Perhaps most obvious and easy-to-measure impact is the demand created by students, staff and universities’ purchase of local goods and services. Like any other primary industry, universities provide a service (higher education) that pumps income into the region where it resides. The effect is especially positive when costs are financed through national governments from tax revenues raised mainly outside the region in which the university is located.

But there are other channels. Universities produce human capital, nd skilled workers tend to be more productive than unskilled workers. Universities also spur innovation. The innovation effect is both direct, as when university researchers themselves produce the innovations, and indirect, as graduates enter the workforce and innovate. A third channel is by fostering pro-growth institutions. “Universities,” write the authors, “[provide] a platform for democratic dialogue and sharing of ideas, through events, publications, or reports to policy makers.”

None of this is earth-shattering stuff, although the computation that a doubling of universities per capita results in a 4% increase in wealth is interesting. And there is ample room to refine the conclusions. The authors concede that their methodology does not adjust for the size or quality of universities. All other things being equal, one would expect that a large, prestigious university would have a larger positive impact on the regional economy than an obscure, als0-ran institution.

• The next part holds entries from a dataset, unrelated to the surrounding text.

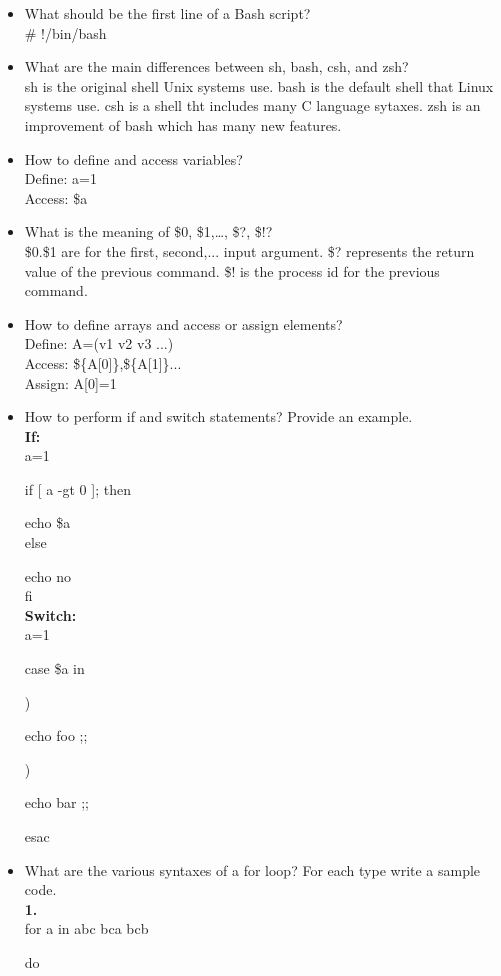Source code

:\documentclass{article}
\begin{document}
\begin{itemize}
\item What should be the first line of a Bash script?\\
\# !/bin/bash
\item What are the main differences between sh, bash, csh, and zsh?\\
sh is the original shell Unix systems use. bash is the default shell that Linux systems use. csh is a shell tht includes many C language sytaxes. zsh is an improvement of bash which has many new features. 
\item How to define and access variables?\\
Define: a=1\\
Access: \$a
\item What is the meaning of \$0, \$1,…, \$?, \$!?\\
\$0.\$1 are for the first, second,... input argument. \$? represents the return value of the previous command. \$! is the process id for the previous command.
\item How to define arrays and access or assign elements?\\
Define: A=(v1 v2 v3 ...)\\
Access: \$\{A[0]\},\$\{A[1]\}...\\
Assign: A[0]=1
\item How to perform if and switch statements? Provide an example.\\
{\bf If:} \\
a=1

if [ a -gt 0 ]; then

    \qquad echo \$a\\
else

    \qquad echo no\\
fi\\

{\bf Switch:}  \\
a=1

case \$a in

 )

\qquad \qquad echo foo ;;

 )

\qquad \qquad echo bar ;;

esac
\item What are the various syntaxes of a for loop? For each type write a sample code.\\
{\bf 1. }\\
for a in abc bca bcb 

do 


\end{itemize}
\end{document}
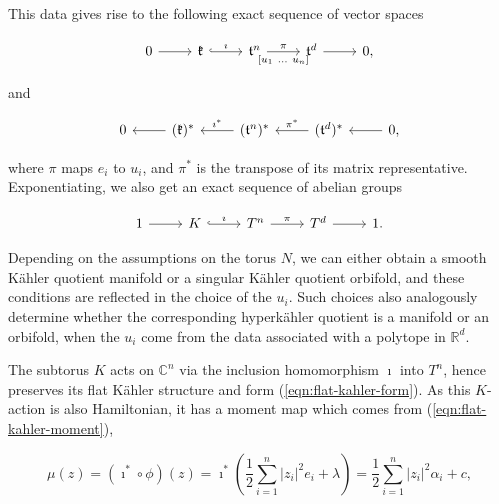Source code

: \documentclass{amsart}
\newcommand{\RR}{\mathbb{R}}
\newcommand{\CC}{\mathbb{C}}
\newcommand{\mfk}{\mathfrak{k}}
\newcommand{\mft}{\mathfrak{t}}
\begin{document}
    This data gives rise to the following exact sequence of vector spaces
    
    \begin{equation}\label{eqn:lie-algebra-seq}
        \begin{tikzcd}[ampersand replacement=\&]
            0 \ar[r] \& \mfk \ar[r, hook, "\imath"] \& \mft^{n} \arrow{r}{\pi}[swap]{[u_{1}\ \ldots \ u_{n}]} \& \mft^{d} \ar[r] \& 0,
        \end{tikzcd}
    \end{equation}
    
    and
    
    \begin{equation}\label{eqn:dual-lie-algebra-seq}
        \begin{tikzcd}[ampersand replacement=\&]
            0 \& \ar[l]	(\mfk)^{\ast} \& \ar[l, "\imath^{\ast}", swap] (\mft^{n})^{\ast} \& \arrow{l}[swap]{\pi^{\ast}} (\mft^{d})^{\ast} \& \ar[l] 0,
        \end{tikzcd}
    \end{equation}
    
    where $\pi$ maps $e_{i}$ to $u_{i}$, and $\pi^{\ast}$ is the transpose of its matrix representative. Exponentiating, we also get an exact sequence of abelian groups
    
    \begin{equation}\label{eqn:lie-group-seq}
        \begin{tikzcd}[ampersand replacement=\&]
            1 \ar[r] \& K \ar[r, hook, "\imath"] \& T^{n} \arrow{r}{\pi} \& T^{d} \ar[r] \& 1.
        \end{tikzcd}
    \end{equation}
    
    Depending on the assumptions on the torus $N$, we can either obtain a smooth K\"ahler quotient manifold or a singular K\"ahler quotient orbifold, and these conditions are reflected in the choice of the $u_{i}$. Such choices also analogously determine whether the corresponding hyperk\"ahler quotient is a manifold or an orbifold, when the $u_{i}$ come from the data associated with a polytope in $\RR^{d}$.
    
    The subtorus $K$ acts on $\CC^{n}$ via the inclusion homomorphism $\imath$ into $T^{n}$, hence preserves its flat K\"ahler structure and form (\ref{eqn:flat-kahler-form}). As this $K$-action is also Hamiltonian, it has a moment map which comes from (\ref*{eqn:flat-kahler-moment}),
    
    \begin{equation*}\label{eqn:K-moment-map}
        \mu(z) = (\imath^{\ast} \circ \phi)(z) = \imath^{\ast} \left(\frac{1}{2}\sum_{i=1}^{n}|z_{i}|^{2}e_{i} + \lambda\right) = \frac{1}{2}\sum_{i=1}^{n}|z_{i}|^{2}\alpha_{i} + c,
    \end{equation*}
\end{document}
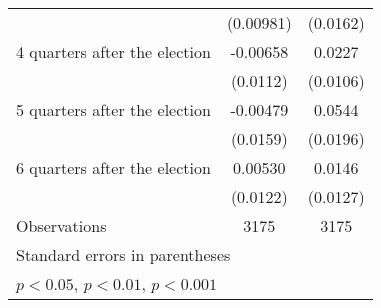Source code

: \begin{table}[htbp]
\begin{tabular}{l*{2}{c}}
                    &   (0.00981)         &    (0.0162)         \\
[1em]
 4 quarters after the election&    -0.00658         &      0.0227\sym{*}  \\
                    &    (0.0112)         &    (0.0106)         \\
[1em]
 5 quarters after the election&    -0.00479         &      0.0544\sym{**} \\
                    &    (0.0159)         &    (0.0196)         \\
[1em]
 6 quarters after the election&     0.00530         &      0.0146         \\
                    &    (0.0122)         &    (0.0127)         \\
\hline
Observations        &        3175         &        3175         \\
\hline\hline
\multicolumn{3}{l}{\footnotesize Standard errors in parentheses}\\
\multicolumn{3}{l}{\footnotesize \sym{*} \(p<0.05\), \sym{**} \(p<0.01\), \sym{***} \(p<0.001\)}\\
\end{tabular}
\end{table}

Bacon’s bottom line. But the study provides a useful reminder as Virginians think about what they expect from their public education system — especially the flagship institutions of the University of Virginia, the College of William & Mary, and Virginia Tech. On the one hand, we want to make high-quality higher education affordable and accessible to Virginians. On the other, we like it when universities function as engines of local and regional economic growth. Insofar as it takes money for universities to generate bigger payrolls, R&D contracts, business spin-offs and other economic benefits, institutions that most effectively extract revenue from whatever source, including their students, will tend to be more powerful economic engines.

The trade-off is most clearly evident at UVa where administrators devised a way to cobble together a $2.2 billion pool of capital capable of throwing off roughly $100 million a year in unrestricted funds. The Board of Visitors voted to dedicate that money to enhancing the prestige of the university, indirectly stimulating economic growth, rather than lowering tuition & fees in order to make a UVa education more affordable.

I have criticized the board’s decision; I think the university has lost its way by embracing the Ivy League high tuition/high aid financial model that exploits its student body, especially middle-class students who struggle to pay the massive bills but don’t quality for student aid. But I also acknowledge that the UVa approach does have the advantage of creating economic growth. If the university were a company that, to pick a fanciful example, developed and manufactured leading-edge smart phones, for which it charged ever-higher prices and plowed revenues back into growing its business operations, Virginians would applaud it as an economic champion.

The higher ed affordability crisis is very real. But so is the economic contribution of Virginia’s universities. We need to strike the right balance between the two.